The government-sponsored enterprises Fannie Mae and Freddie
Mac ramped up efforts in 2016 to offload the default risk on their riskiest
single-family mortgages.
The GSEs’ federal regulator continues to hold up
the risk transfer programs as one of the success stories of the postrecession
conservatorship, but their methods continue to draw mixed reviews from the
industry.
The enterprises met the goal of
transferring risk on 90 percent of the target loans in 2016, the GSE regulator
the Federal Housing Finance Agency (FHFA) reported last month. Fannie and
Freddie transferred a portion of the risk on $548 billion in single-family
loans in 2016, which is up from $420 billion in 2015, $378 billion in 2014 and
just $90 billion in 2013.
Last year, the actual amount of risk transferred to private
sources totaled $18.1 billion in exposure, just over 3 percent of the loan
balances, FHFA said. The targeted loans were typically 30-year fixed mortgages
with loan-to-value (LTV) ratios from 60 percent up to 97 percent.
Fannie and Freddie began to do deals with a select few private investors in 2013 as a way to reduce the risk on American taxpayers who ultimately back the federally-controlled GSEs. In total through 2016, the GSEs have transferred risk on
loans with an unpaid balance of $1.4 trillion. The risk assumed by the investors
has totaled $49 billion, or 3.4 percent of the loan balances, the FHFA said.

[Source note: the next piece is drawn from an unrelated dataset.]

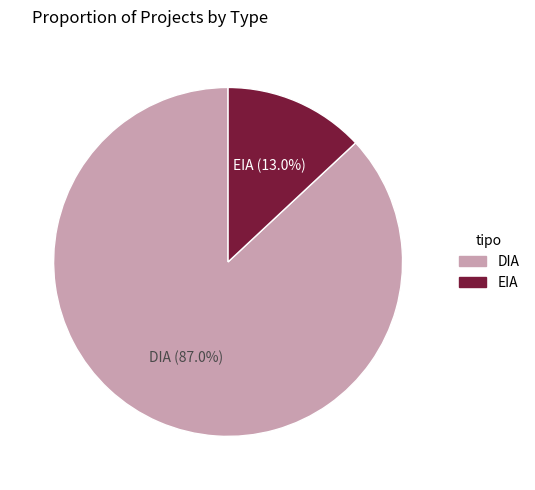

How many segments does this pie chart have?

2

The GSEs are still doing the lion’s share of risk
sharing by issuing synthetic securities, which are purchased by a few
investors, such as money managers and hedge funds. Investors cover a
portion of the risk for a fixed period in exchange for payments. This is known
as a so-called “back-end deal” because the risk is transferred after Fannie and
Freddie purchase the loans.
In 2016, 72 percent of the risk sharing was done through
this debt issuance mechanism via Fannie’s Connecticut Avenue Securities (CAS)

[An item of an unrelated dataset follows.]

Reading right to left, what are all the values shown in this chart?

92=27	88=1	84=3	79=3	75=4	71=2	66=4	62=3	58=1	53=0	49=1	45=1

and Freddie’s Structured Agency Credit Risk (STACR) issuances, according to the
FHFA. The GSEs transferred another 25 percent of the risk by purchasing credit
protection from reinsurance companies, which insure a portion of the risk on a
pool of hundreds of thousands of loans.
Most industry trade groups support the risk transfers, but
they disagree on what mechanisms to use. The nonbank trade group, the Community
Home Lenders Association, for example, supports the current back-end structures
and opposes front-end deals where a portion of the risk is retained by a large
bank or lender.
“The success of the significant number of back-end risk
sharing transactions shows this is a viable and effective way to do this, so
CHLA continues to discourage the GSEs from doing up-front risk sharing,
particularly with vertically integrated Wall Street banks,” CHLA Executive
Director Scott Olson told Scotsman Guide News.
The U.S. Mortgage Insurers (USMI), which represent private
insurers, have been aggressively lobbying for deeper coverage on individual
loans on the front end. Private insurance on Fannie and Freddie loans ends when
the LTV reaches 80 percent. The insurance industry would like
to cover a greater percentage of the loan risk on 80 LTV and above loans, as
well as cover loans at lower loan-to-value ratios. Critics, though, are
skeptical that private insurers could cover the losses in a catastrophic
downturn, and taxpayers would be on the hook for the losses.
The USMI disputes that, however, citing figures that private mortgage insurers paid out more than $50 billion in claims during the last downturn.
“It can be done on a level playing field for
lenders of all sizes, and can offer greater transparency with respect to
pricing, which could benefit borrowers,” USMI President Lindsey Johnson told Scotsman Guide News. “Perhaps best of all, and unlike other
pilots, MI transfers risk on the front-end before it ever reaches the GSE
balance sheets.”
A bad deal?
Others, including the GSE private shareholders, have spoken
out against the risk transfers. One of the critics has been Fannie’s former
Chief Financial Officer Tim Howard, who said in November during a forum hosted by
the shareholder group Investors Unite that federally mandated risk sharing was costing Fannie
and Freddie significant amounts of money, and the private companies were assuming
little or no risk in these deals.
Glen Corso, executive director of the Community Mortgage
Lenders of America, participated in the forum and left convinced that the
current risk transfers were a bad deal for the GSEs. He said that CMLA would support
front-end risk transfers, such as deeper private insurance, if it “genuinely
shifted risk from the GSEs” and produced a cost savings for consumers.
“We could only support front-end risk sharing that
accomplished both criteria,” Corso said.